Problem =
Repeat exactly, and only, the lines of the entries below from the one with "middle pip: (299, 135)" through the one with "ring dip: (397, 108)", both ends included.

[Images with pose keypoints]
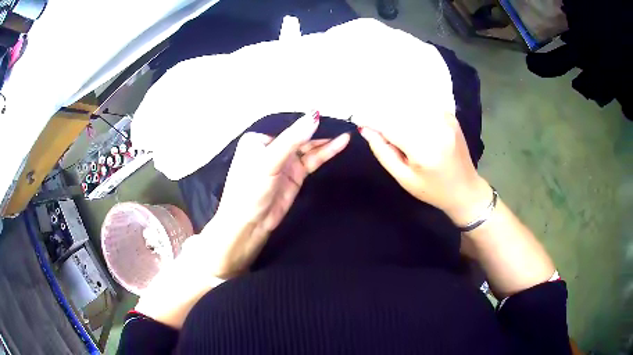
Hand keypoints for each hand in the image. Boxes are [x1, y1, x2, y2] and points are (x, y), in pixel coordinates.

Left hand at [207, 111, 349, 277]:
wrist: (249, 224)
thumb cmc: (250, 190)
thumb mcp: (269, 161)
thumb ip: (292, 140)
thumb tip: (314, 116)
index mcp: (259, 138)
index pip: (286, 124)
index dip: (305, 119)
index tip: (327, 110)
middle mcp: (272, 147)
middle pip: (299, 135)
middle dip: (318, 129)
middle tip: (341, 121)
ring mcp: (285, 161)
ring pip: (308, 147)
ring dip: (326, 140)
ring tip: (346, 132)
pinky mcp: (295, 174)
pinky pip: (313, 159)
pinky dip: (326, 152)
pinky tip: (341, 143)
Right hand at [358, 113, 490, 225]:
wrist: (466, 190)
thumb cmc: (433, 190)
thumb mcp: (404, 178)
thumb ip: (383, 152)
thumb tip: (366, 130)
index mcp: (423, 149)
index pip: (389, 126)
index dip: (372, 121)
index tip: (360, 121)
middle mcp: (435, 128)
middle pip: (400, 110)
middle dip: (384, 113)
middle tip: (375, 122)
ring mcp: (445, 119)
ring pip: (412, 104)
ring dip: (397, 108)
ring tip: (393, 123)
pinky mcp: (450, 116)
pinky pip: (425, 105)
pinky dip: (413, 107)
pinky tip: (409, 116)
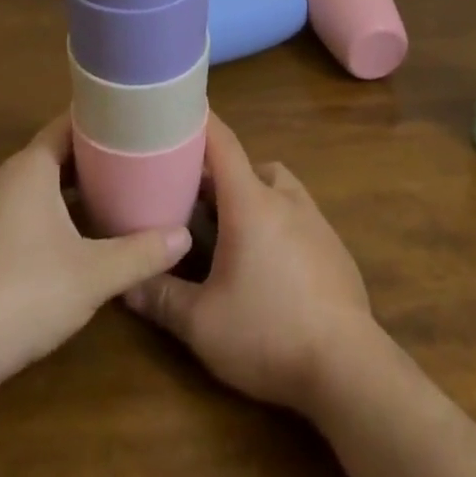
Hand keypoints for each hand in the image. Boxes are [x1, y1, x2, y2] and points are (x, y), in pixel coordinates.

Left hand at [0, 112, 191, 401]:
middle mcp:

Response to the exercise =
middle pip: (299, 135)
middle dip: (318, 129)
middle tip: (341, 121)
ring mcp: (285, 161)
ring pip: (308, 147)
ring dip: (326, 140)
ring tip: (346, 132)
pinky mcp: (295, 174)
pinky pip: (313, 159)
pinky dip: (326, 152)
pinky tip: (341, 143)
Right hand at [358, 113, 490, 225]:
wrist: (466, 190)
thumb cmc: (433, 190)
thumb mcp: (404, 178)
thumb ip: (383, 152)
thumb tip: (366, 130)
index mcp: (423, 149)
index pip: (389, 126)
index dip: (372, 121)
index tip: (360, 121)
middle mcp: (435, 128)
middle pip: (400, 110)
middle dip: (384, 113)
middle tip: (375, 122)
ring mcp: (445, 119)
ring pip: (412, 104)
ring dip: (397, 108)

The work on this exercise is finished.